# [What to work on]
Would you write out the listing verbatim and skip every picture in it?
• • • • •
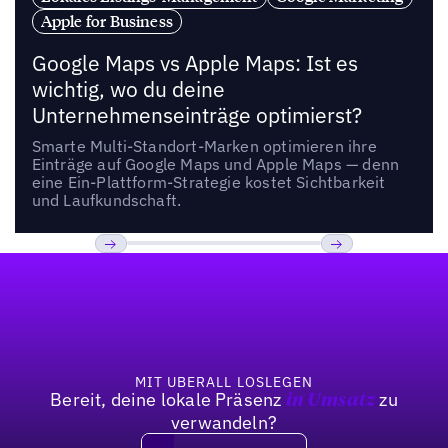
Apple for Business
Google Maps vs Apple Maps: Ist es
wichtig, wo du deine
Unternehmenseinträge optimierst?
Smarte Multi-Standort-Marken optimieren ihre
Einträge auf Google Maps und Apple Maps — denn
eine Ein-Plattform-Strategie kostet Sichtbarkeit
und Laufkundschaft.
Fußzeile
Previous
Weiter
MIT UBERALL LOSLEGEN
Bereit, deine lokale Präsenz
zu
in Umsatz
verwandeln?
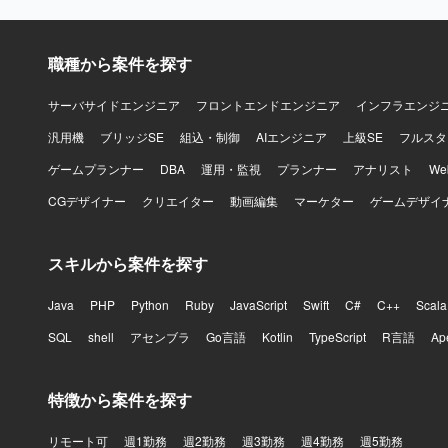
育事業向け
テム運用・
Terraf
職種から案件を探す
しながら、
す。 【開発環境】 AWS環境をメインとしたシステム基盤上で、TerraformによるIaC運用を行っ
ています。 O
サーバサイドエンジニア
フロントエンドエンジニア
インフラエンジ
運用管理ツ
汎用機
ブリッジSE
組込・制御
AIエンジニア
上級SE
フルスタ
ゲームプランナー
DBA
運用・監視
プランナー
アナリスト
W
CGデザイナー
クリエイター
動画編集
マーケター
ゲームデザイ
スキルから案件を探す
Java
PHP
Python
Ruby
JavaScript
Swift
C#
C++
Scala
SQL
shell
アセンブラ
Go言語
Kotlin
TypeScript
R言語
Ap
特徴から案件を探す
リモート可
週1勤務
週2勤務
週3勤務
週4勤務
週5勤務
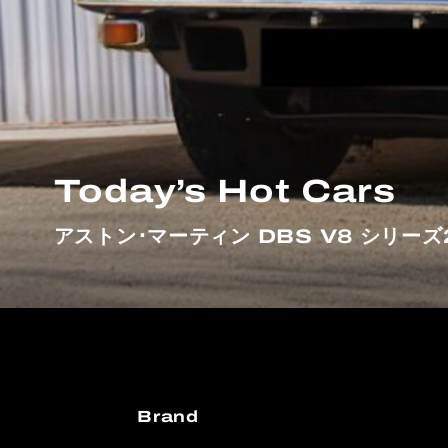
Today’s Hot Cars
アストン･マーティン DBS V8 シリーズ
Brand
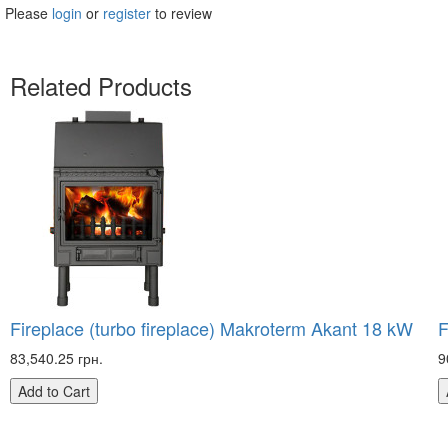
Please
login
or
register
to review
Related Products
Fireplace (turbo fireplace) Makroterm Akant 18 kW
F
83,540.25 грн.
9
Add to Cart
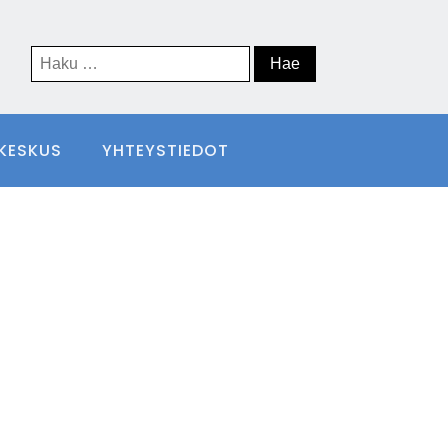
Haku:
IKESKUS
YHTEYSTIEDOT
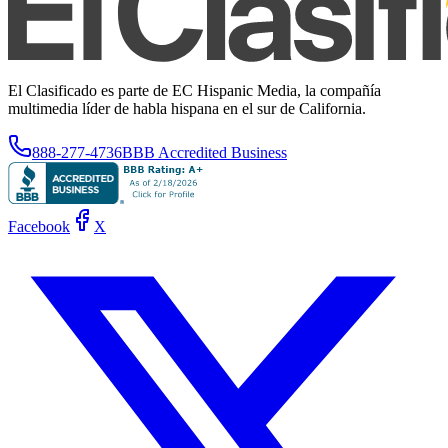
El Clasificado es parte de EC Hispanic Media, la compañía
multimedia líder de habla hispana en el sur de California.
888-277-4736
BBB Accredited Business
Facebook
X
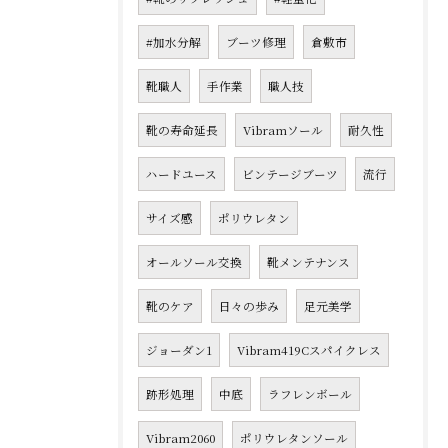
#加水分解
ブーツ修理
倉敷市
靴職人
手作業
職人技
靴の寿命延長
Vibramソール
耐久性
ハードユース
ビンテージブーツ
流行
サイズ感
ポリウレタン
オールソール交換
靴メンテナンス
靴のケア
日々の歩み
足元美学
ジョーダン1
Vibram419Cスパイクレス
跡形処理
中底
ラフレンボール
Vibram2060
ポリウレタンソール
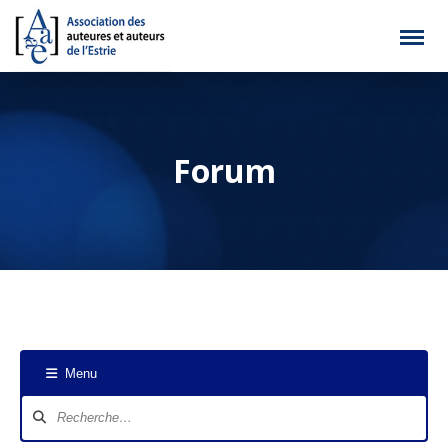
Forum
Menu
Navigation
du
forum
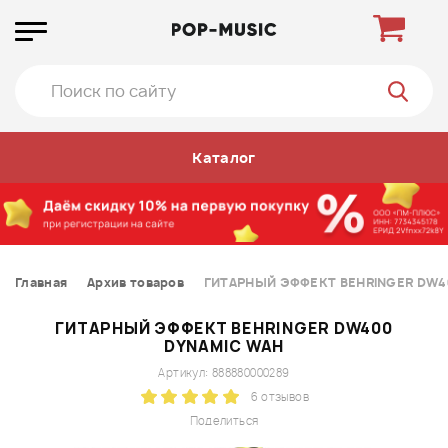
Каталог
Главная
Архив товаров
ГИТАРНЫЙ ЭФФЕКТ BEHRINGER DW4
ГИТАРНЫЙ ЭФФЕКТ BEHRINGER DW400
DYNAMIC WAH
Артикул: 888880000289
6 отзывов
Поделиться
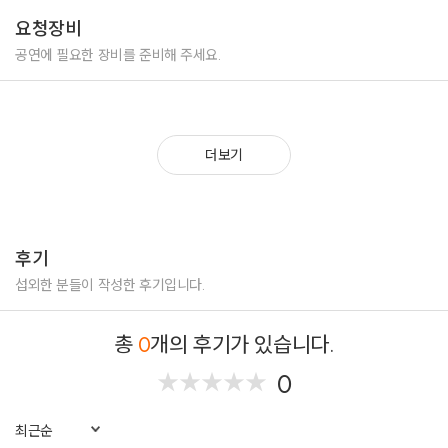
요청장비
공연에 필요한 장비를 준비해 주세요.
더보기
후기
섭외한 분들이 작성한 후기입니다.
총
0
개의 후기가 있습니다.
0
★
★
★
★
★
★
★
★
★
★
최근순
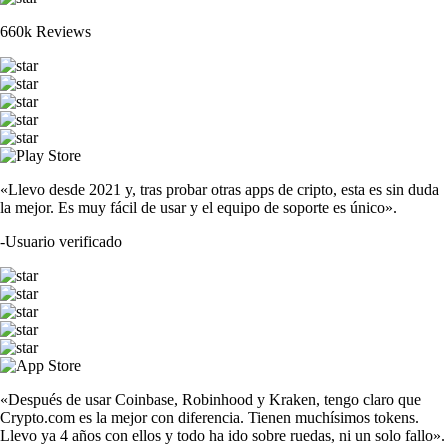
660k Reviews
«Llevo desde 2021 y, tras probar otras apps de cripto, esta es sin duda
la mejor. Es muy fácil de usar y el equipo de soporte es único».
-
Usuario verificado
«Después de usar Coinbase, Robinhood y Kraken, tengo claro que
Crypto.com es la mejor con diferencia. Tienen muchísimos tokens.
Llevo ya 4 años con ellos y todo ha ido sobre ruedas, ni un solo fallo».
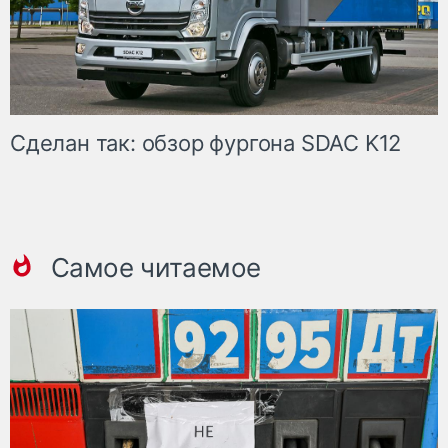
Сделан так: обзор фургона SDAC K12
Самое читаемое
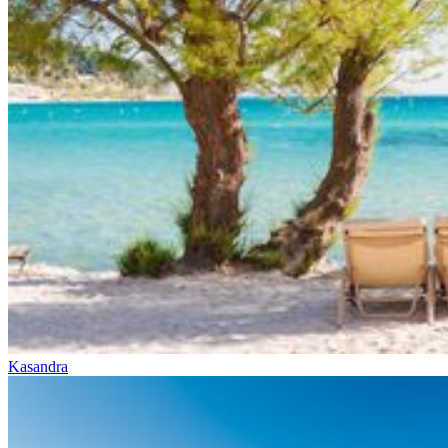
Kasandra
• • • • •
# [Answer box]
Apple for Business
Google Maps vs Apple Maps: Ist es
wichtig, wo du deine
Unternehmenseinträge optimierst?
Smarte Multi-Standort-Marken optimieren ihre
Einträge auf Google Maps und Apple Maps — denn
eine Ein-Plattform-Strategie kostet Sichtbarkeit
und Laufkundschaft.
Fußzeile
Previous
Weiter
MIT UBERALL LOSLEGEN
Bereit, deine lokale Präsenz
zu
in Umsatz
verwandeln?
育事業向け
テム運用・
Terraf
職種から案件を探す
しながら、
す。 【開発環境】 AWS環境をメインとしたシステム基盤上で、TerraformによるIaC運用を行っ
ています。 O
サーバサイドエンジニア
フロントエンドエンジニア
インフラエンジ
運用管理ツ
汎用機
ブリッジSE
組込・制御
AIエンジニア
上級SE
フルスタ
ゲームプランナー
DBA
運用・監視
プランナー
アナリスト
W
CGデザイナー
クリエイター
動画編集
マーケター
ゲームデザイ
スキルから案件を探す
Java
PHP
Python
Ruby
JavaScript
Swift
C#
C++
Scala
SQL
shell
アセンブラ
Go言語
Kotlin
TypeScript
R言語
Ap
特徴から案件を探す
リモート可
週1勤務
週2勤務
週3勤務
週4勤務
週5勤務
Today’s Hot Cars
アストン･マーティン DBS V8 シリーズ
Brand
Please
login
or
register
to review
Related Products
Fireplace (turbo fireplace) Makroterm Akant 18 kW
F
83,540.25 грн.
9
Add to Cart
Haku:
IKESKUS
YHTEYSTIEDOT
El Clasificado es parte de EC Hispanic Media, la compañía
multimedia líder de habla hispana en el sur de California.
888-277-4736
BBB Accredited Business
Facebook
X
#加水分解
ブーツ修理
倉敷市
靴職人
手作業
職人技
靴の寿命延長
Vibramソール
耐久性
ハードユース
ビンテージブーツ
流行
サイズ感
ポリウレタン
オールソール交換
靴メンテナンス
靴のケア
日々の歩み
足元美学
ジョーダン1
Vibram419Cスパイクレス
跡形処理
中底
ラフレンボール
Vibram2060
ポリウレタンソール
Forum
Menu
Navigation
du
forum
Каталог
Главная
Архив товаров
ГИТАРНЫЙ ЭФФЕКТ BEHRINGER DW4
ГИТАРНЫЙ ЭФФЕКТ BEHRINGER DW400
DYNAMIC WAH
Артикул: 888880000289
6 отзывов
Поделиться
요청장비
공연에 필요한 장비를 준비해 주세요.
더보기
후기
섭외한 분들이 작성한 후기입니다.
총
0
개의 후기가 있습니다.
0
★
★
★
★
★
★
★
★
★
★
최근순
660k Reviews
«Llevo desde 2021 y, tras probar otras apps de cripto, esta es sin duda
la mejor. Es muy fácil de usar y el equipo de soporte es único».
-
Usuario verificado
«Después de usar Coinbase, Robinhood y Kraken, tengo claro que
Crypto.com es la mejor con diferencia. Tienen muchísimos tokens.
Llevo ya 4 años con ellos y todo ha ido sobre ruedas, ni un solo fallo».
Сделан так: обзор фургона SDAC K12
Самое читаемое
Kasandra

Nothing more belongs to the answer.